Published
as an open letter to the Councilperson in the Philadelphia Daily News
Wissahickon Playground: It's not too late to save it
Posted: March 01, 2012
WHAT WOULD
happen if the city one day announced that it had decided to eliminate Mount Airy Playground and bring a developer in to build
houses there? What would be the likely result if, without consulting any of the neighbors, they decided to demolish the Watertower
Playground, in Chestnut Hill, and have a residential development built there? Can you imagine how those neighbors would react?
The city would not get through the second sentence of such an announcement before the community had killed the project.
But exactly
that is happening to us in Germantown. We are talking about the existing plan to eliminate the Wissahickon Playground - which
has existed in one form or another for 100 years and which is used daily by children and parents in our community - and to
build houses on the site. This plan was created by our former city councilwoman, Donna Reed Miller, behind closed doors.

[Data items]
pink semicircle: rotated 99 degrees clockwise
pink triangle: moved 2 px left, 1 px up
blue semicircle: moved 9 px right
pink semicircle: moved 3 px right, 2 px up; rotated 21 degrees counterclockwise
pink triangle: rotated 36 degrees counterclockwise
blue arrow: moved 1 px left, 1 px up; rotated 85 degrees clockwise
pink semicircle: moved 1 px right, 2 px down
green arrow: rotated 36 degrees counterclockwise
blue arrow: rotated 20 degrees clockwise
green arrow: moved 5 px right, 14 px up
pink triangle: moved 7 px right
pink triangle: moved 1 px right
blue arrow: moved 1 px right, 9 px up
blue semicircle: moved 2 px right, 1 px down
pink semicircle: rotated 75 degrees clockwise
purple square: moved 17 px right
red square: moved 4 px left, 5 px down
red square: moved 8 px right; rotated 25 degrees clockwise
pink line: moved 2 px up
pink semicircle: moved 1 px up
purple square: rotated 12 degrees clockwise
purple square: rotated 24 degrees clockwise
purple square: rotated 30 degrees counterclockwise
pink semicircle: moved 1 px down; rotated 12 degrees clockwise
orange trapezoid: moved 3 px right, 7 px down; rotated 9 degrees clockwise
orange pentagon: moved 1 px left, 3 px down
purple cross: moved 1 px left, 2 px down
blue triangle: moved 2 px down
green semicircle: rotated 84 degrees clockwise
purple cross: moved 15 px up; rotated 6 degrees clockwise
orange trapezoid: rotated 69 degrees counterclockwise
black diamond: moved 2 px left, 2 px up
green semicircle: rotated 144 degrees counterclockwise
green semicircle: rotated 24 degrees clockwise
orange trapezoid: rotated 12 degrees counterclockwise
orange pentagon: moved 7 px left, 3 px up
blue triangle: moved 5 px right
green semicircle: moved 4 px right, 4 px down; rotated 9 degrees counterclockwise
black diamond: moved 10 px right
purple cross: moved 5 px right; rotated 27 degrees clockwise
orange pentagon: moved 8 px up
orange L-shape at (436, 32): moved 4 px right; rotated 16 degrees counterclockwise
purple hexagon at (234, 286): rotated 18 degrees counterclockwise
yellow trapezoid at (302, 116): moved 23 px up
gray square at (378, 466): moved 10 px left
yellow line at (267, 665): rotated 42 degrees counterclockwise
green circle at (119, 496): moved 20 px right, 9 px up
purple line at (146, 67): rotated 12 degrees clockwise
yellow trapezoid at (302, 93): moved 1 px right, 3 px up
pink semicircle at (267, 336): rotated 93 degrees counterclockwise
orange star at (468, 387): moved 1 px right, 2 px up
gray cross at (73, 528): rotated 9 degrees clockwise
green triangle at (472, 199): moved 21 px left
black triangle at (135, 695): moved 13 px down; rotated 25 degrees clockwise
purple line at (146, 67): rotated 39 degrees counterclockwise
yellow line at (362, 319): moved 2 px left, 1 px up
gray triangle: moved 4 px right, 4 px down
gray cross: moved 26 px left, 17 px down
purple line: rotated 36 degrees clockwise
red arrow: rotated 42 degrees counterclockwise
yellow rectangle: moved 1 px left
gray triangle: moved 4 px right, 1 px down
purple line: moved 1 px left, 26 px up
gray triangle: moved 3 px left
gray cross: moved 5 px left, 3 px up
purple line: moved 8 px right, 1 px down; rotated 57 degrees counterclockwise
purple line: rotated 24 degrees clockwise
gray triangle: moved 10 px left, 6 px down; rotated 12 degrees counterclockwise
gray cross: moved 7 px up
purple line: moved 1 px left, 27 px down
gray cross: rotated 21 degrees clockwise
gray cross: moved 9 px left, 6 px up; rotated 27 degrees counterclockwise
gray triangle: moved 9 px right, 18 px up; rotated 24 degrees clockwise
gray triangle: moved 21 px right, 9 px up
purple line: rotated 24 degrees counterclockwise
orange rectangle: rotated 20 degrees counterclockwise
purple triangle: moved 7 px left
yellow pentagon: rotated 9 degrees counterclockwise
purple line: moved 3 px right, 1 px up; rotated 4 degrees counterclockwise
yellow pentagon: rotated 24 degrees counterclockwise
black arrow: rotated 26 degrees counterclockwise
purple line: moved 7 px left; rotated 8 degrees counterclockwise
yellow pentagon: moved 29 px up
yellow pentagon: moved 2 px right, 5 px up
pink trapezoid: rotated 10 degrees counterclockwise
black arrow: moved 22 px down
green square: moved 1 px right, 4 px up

◆ EXERCISE TASKS ◆
1 – In the open letter about Wissahickon Playground, who created the plan to eliminate the playground?
2 – Using the open letter about Wissahickon Playground, explain why the plan to build houses on the site means a loss for the Germantown community.

◆ SOLUTIONS TO THE EXERCISE ◆
1 – Former city councilwoman Donna Reed Miller created it, behind closed doors.

2 – The playground has existed in one form or another for 100 years, and children and parents in the community use it daily. The plan would eliminate it and put houses on the site, and it was made behind closed doors.